Both of these changes were approved and merged into the Android source code on Monday [1, 2].
If a UID is idle (being in the background for more than cartain amount of time) it should not be able to use the camera. If the UID becomes idle we generate an eror and close the cameras for this UID. If an app in an idle UID tries to use the camera we immediately generate an error. Since apps already should handle these errors it is safe to apply this policy to all apps to protect user privacy.
If a UID is in an idle state we don't allow recording to protect user's privacy. If the UID is in an idle state we allow recording but report empty data (all zeros in the byte array) and once the process goes in an active state we report the real mic data. This avoids the race between the app being notified aboout its lifecycle and the audio system being notified about the state of a UID.
Imposing limitations on the ability to access the camera and microphone by an unfocused background app was more than necessary.

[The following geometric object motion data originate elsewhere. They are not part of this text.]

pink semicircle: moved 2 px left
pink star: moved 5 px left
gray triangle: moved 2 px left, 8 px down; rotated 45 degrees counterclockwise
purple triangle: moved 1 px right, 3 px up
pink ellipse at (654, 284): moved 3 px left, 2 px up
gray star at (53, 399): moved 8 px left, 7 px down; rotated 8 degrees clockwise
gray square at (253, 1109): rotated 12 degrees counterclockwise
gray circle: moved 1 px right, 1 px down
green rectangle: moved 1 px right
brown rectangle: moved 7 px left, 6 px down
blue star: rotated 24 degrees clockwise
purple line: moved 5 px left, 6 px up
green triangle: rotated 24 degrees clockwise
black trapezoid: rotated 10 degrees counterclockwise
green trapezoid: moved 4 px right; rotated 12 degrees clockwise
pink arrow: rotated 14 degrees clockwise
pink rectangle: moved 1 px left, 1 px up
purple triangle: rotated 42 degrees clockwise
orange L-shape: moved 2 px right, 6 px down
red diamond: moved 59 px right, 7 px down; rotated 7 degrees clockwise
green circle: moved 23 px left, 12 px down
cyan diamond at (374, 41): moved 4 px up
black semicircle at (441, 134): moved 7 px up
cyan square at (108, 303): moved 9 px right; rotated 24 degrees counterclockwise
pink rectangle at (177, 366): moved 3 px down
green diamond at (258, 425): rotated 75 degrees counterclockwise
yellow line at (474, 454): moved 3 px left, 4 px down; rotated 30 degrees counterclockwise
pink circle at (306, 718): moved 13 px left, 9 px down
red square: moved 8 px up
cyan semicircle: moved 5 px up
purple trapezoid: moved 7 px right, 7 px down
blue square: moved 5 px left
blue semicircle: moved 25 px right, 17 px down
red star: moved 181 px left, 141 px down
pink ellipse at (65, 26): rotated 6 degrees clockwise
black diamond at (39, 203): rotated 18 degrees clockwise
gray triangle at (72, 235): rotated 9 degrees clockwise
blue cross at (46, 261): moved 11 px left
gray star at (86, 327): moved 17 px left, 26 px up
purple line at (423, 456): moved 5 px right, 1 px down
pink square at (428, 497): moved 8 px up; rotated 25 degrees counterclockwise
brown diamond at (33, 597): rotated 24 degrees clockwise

Capabilities previously abused by malware authors
Most of today's malware and commercial spyware products are abusing these two features to take images of victims' surroundings or record nearby conversations.
Features like these aren't new but have been found in malware for four-five years. It's a mystery why the Android Open Source Project (AOSP) took so long to implement them in the first place.
Users and developers will be able to test Android P in May this year. Google is expected to release the first builds after its Google I/O yearly conference. Beta builds are expected over the summer, while the stable version is expected towards the end of August, start of September.